Stock prices and software testers

Similar to Friday's post on baseball cards, I have another interesting metric I think about. It's my stock price (also known is some circles as "street-cred"). It works like this, I think everyone on a team has a fluctuation stock-price. It represents how attractive they are to work with at any given time, encompassing both their perceived productivity and personability. If someone severely flubs up a project or is simply a jerk to work with, their stock price goes down. If they are particularly strong at a skill in high demand, their price goes up.

Think of it like this, if five managers were building teams from a pool 100 candidates, and they each had fixed and equal "budgets" and could choose team members from the pool, what would they be willing to pay for any given candidate? The price of any given member would reflect the "future earnings" (or project value) of the person being brought onto the team.

Editorial comment: It's a thought experiment... It's not perfect, roll with it. I'm not saying this would be a good idea for a company, I am saying it's a neat thought experiment for the following reason.

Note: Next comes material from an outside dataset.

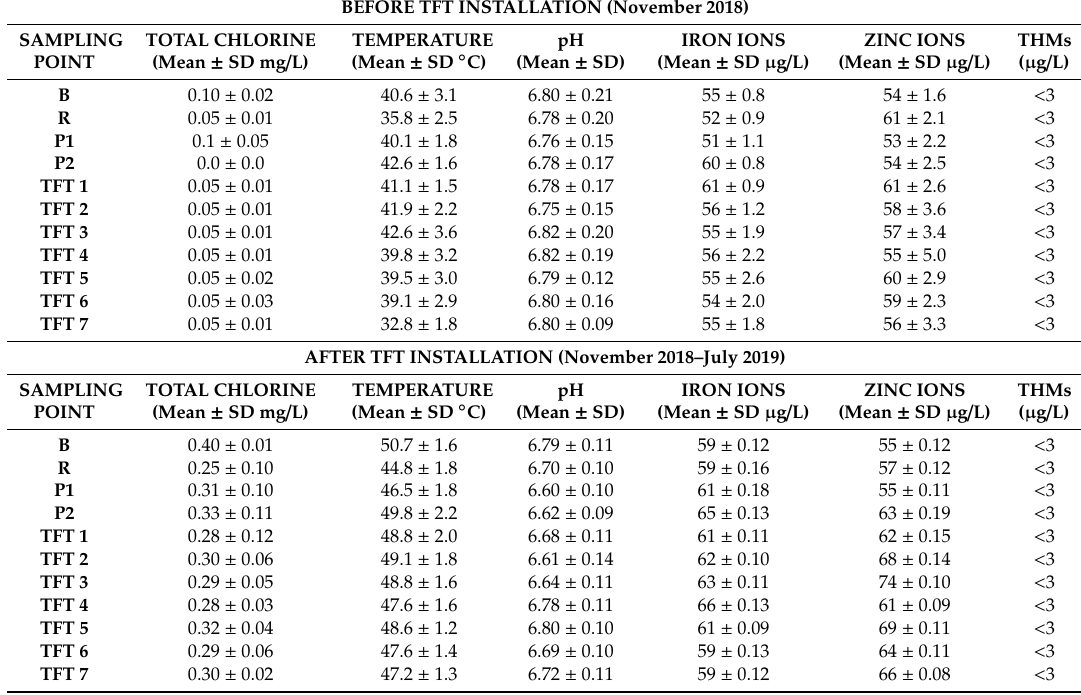
Table 3. Mean values of physical–chemical and chemical parameters assessed at each sampling points before and after TFT installation in Hospital 3. (B = boiler; R = recirculation; P1 = point 1; P2 = point 2;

If you're a software tester (and I have to assume you are if you're reading QuickTestingTips), think about what might affect your stock price. What are the factors that you think generate "street-cred" and make you a more valuable team player (and thus a higher-value team commodity)? If you had to issue quarterly and annual (testing) reports, what would be in them? How would you position yourself so you could demand a higher price?

Similar to the Friday post, if five people respond, I'll post my answer. The more people respond past that, I'll try to get the other authors on this blog to post their thoughts as well.